Friday, 12 August 2016

It could have been a lot worse

First job of the day was to ring our local mechanic about the Audi, he was obviously having a quiet Friday and invited me to drop the car in whenever I could find a free twenty minutes.

I then settled down to clear my in-box and re-famaliarise myself with a set of slides that I was due to present later in the day. As I worked my way through my e-mails my attention was drawn to a meeting invitation ... Our client has issued the first of a series of RFPs and my day's priorities looked like they were about to change.

I made a start on reviewing the RFP documentation and made a few notes. As soon as 30% was free we dropped the Audi off at the workshop and I returned to my reading list. The RFP was surprisingly well structured, with a reasonable amount of time for any solutioning and costing, but before we got any where near that activity we would need a clear direction on our strategy.

As the day progressed calls were shuffled to accommodate RFP discussions and my presentation was deferred to the following week. A strategic decision was finally made and it looks like my involvement will be limited to bid management, as the solution and pricing is already available. I just need to ensure that that correct processes are followed and the right colleagues involved.

This was quite a relief as I am on holiday in just under a fortnight and my manager did not seem to want to select a resource to cover for my absence. As the deal is now quite straightforward, I should be able to get my Project Manager to keep things going while I am sightseeing in the Western States of the USA.

As the afternoon drew to a close the mechanic called to advise that the Audi was ready for collection. I had managed to break one of the coil spring and a new pair had been fitted. My car park pot-hole incident had cost just over two hundred quid to resolve ... ouch!

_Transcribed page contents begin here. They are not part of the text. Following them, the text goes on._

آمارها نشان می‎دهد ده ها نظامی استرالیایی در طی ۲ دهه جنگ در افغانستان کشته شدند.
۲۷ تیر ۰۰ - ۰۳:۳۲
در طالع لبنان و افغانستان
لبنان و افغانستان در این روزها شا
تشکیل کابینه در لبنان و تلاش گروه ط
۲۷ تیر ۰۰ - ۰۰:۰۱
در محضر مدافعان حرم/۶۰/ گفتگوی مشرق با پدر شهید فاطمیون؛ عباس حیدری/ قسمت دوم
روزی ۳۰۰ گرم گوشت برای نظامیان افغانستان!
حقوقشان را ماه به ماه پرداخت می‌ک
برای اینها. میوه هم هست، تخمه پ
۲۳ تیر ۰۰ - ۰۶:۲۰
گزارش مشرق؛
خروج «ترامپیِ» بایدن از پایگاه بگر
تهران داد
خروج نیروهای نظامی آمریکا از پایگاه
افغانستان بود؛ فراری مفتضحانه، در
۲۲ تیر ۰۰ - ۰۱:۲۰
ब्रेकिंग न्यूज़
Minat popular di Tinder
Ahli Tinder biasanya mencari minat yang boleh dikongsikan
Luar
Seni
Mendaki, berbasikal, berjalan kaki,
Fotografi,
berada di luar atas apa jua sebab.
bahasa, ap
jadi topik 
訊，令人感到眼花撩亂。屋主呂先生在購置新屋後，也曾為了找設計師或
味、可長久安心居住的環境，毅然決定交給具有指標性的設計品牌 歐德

On the home front, Chippy Ian was with us today to continue the refurbishment of the Georgian canopies that surmount our doorways. These were in surprisingly good condition, considering their age. His work has been limited to re-fixing the original timber brackets and then replacing the planking, boards and lead that sits upon them.

He has now finished two canopies with a third to be built from scratch next Monday. We estimated that one of the canopies that he repaired was probably sixty years old and the other could have been closer to one hundred years old.  They have stood the ravages of time and weather amazingly well and with new lead work they should be good for may more years to come.

As the day drew to a close I tidied up Ian's debris and whizzed the mower around the lawns. It was my way of transitioning from the working week to the weekend. I now have two days to focus on nothing but home and family.